## EXERCISE GOAL:
Return, word for word, only the lines of the data below that lie between the line with "preferencialmente entre 1 e 3" and the line with "klaren Aufruf zum Handeln ein, um Besucher", those two lines included.

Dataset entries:
^^^^^^^^^^^^^^^^
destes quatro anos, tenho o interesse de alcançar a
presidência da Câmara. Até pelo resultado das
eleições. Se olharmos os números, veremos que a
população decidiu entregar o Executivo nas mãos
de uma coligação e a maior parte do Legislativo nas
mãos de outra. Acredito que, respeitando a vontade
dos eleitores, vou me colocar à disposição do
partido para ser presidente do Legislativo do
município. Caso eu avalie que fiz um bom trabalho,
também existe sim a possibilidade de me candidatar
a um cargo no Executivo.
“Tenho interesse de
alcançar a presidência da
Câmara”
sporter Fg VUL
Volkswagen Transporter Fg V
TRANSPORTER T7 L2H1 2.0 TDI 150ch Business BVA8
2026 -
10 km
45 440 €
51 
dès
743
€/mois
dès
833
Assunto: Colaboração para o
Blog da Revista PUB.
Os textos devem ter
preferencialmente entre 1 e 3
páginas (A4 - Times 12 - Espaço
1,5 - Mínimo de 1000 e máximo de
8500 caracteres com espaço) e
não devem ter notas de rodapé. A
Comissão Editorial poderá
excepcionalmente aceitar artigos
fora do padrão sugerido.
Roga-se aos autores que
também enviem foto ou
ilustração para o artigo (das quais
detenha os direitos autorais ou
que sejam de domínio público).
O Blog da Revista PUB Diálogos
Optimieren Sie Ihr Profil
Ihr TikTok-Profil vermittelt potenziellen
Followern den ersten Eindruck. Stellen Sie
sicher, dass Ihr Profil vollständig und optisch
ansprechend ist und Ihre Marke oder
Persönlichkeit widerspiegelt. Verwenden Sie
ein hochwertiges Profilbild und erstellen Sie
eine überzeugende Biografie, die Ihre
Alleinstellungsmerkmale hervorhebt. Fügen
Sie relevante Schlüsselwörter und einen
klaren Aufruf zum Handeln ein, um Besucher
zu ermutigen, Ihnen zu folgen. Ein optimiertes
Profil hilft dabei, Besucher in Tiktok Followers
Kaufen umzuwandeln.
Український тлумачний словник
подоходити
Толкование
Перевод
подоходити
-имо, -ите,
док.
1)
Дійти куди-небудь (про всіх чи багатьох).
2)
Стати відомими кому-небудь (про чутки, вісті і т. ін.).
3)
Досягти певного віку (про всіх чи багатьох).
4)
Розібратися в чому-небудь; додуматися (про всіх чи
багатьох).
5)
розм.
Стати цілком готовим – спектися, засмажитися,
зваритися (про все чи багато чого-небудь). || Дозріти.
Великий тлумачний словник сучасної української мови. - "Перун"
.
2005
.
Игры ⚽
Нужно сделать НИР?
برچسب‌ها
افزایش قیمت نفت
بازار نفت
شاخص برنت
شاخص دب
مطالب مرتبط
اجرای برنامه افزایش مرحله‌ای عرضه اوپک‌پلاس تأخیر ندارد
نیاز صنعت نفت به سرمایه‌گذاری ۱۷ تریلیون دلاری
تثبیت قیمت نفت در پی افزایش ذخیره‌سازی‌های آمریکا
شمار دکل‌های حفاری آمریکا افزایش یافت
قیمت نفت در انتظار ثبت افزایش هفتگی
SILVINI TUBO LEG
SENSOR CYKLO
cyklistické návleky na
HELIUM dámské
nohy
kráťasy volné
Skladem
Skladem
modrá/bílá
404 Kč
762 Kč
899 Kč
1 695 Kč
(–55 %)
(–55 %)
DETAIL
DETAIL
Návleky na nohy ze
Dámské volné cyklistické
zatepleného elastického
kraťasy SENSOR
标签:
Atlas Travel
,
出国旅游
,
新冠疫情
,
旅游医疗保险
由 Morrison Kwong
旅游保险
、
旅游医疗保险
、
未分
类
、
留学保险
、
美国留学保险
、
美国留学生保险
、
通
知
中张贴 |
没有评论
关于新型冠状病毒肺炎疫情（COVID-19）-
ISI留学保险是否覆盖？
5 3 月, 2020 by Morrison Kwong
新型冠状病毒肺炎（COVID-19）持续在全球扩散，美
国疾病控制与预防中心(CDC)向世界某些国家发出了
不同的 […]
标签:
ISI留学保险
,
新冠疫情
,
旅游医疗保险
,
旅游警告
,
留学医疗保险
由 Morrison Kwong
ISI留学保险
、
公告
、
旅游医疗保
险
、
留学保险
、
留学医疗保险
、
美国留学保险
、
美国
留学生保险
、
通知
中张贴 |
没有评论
^^^^^^^^^^^^^^^^
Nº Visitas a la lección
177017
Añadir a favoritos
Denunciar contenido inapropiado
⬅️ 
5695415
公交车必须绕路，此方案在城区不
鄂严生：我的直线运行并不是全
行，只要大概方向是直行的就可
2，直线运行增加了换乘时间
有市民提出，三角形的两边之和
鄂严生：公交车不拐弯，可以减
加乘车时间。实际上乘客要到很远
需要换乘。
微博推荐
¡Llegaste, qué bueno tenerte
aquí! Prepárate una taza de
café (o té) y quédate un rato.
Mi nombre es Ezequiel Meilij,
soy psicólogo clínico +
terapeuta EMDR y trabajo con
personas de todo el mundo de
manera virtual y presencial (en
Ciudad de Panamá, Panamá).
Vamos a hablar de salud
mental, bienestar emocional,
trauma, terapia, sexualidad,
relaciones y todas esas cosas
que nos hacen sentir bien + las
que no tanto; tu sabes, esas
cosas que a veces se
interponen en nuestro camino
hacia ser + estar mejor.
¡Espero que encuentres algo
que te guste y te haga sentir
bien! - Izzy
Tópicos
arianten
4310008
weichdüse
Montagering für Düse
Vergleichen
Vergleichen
^^^^^^^^^^^^^^^^
## TASK OUTPUT:
preferencialmente entre 1 e 3
páginas (A4 - Times 12 - Espaço
1,5 - Mínimo de 1000 e máximo de
8500 caracteres com espaço) e
não devem ter notas de rodapé. A
Comissão Editorial poderá
excepcionalmente aceitar artigos
fora do padrão sugerido.
Roga-se aos autores que
também enviem foto ou
ilustração para o artigo (das quais
detenha os direitos autorais ou
que sejam de domínio público).
O Blog da Revista PUB Diálogos
Optimieren Sie Ihr Profil
Ihr TikTok-Profil vermittelt potenziellen
Followern den ersten Eindruck. Stellen Sie
sicher, dass Ihr Profil vollständig und optisch
ansprechend ist und Ihre Marke oder
Persönlichkeit widerspiegelt. Verwenden Sie
ein hochwertiges Profilbild und erstellen Sie
eine überzeugende Biografie, die Ihre
Alleinstellungsmerkmale hervorhebt. Fügen
Sie relevante Schlüsselwörter und einen
klaren Aufruf zum Handeln ein, um Besucher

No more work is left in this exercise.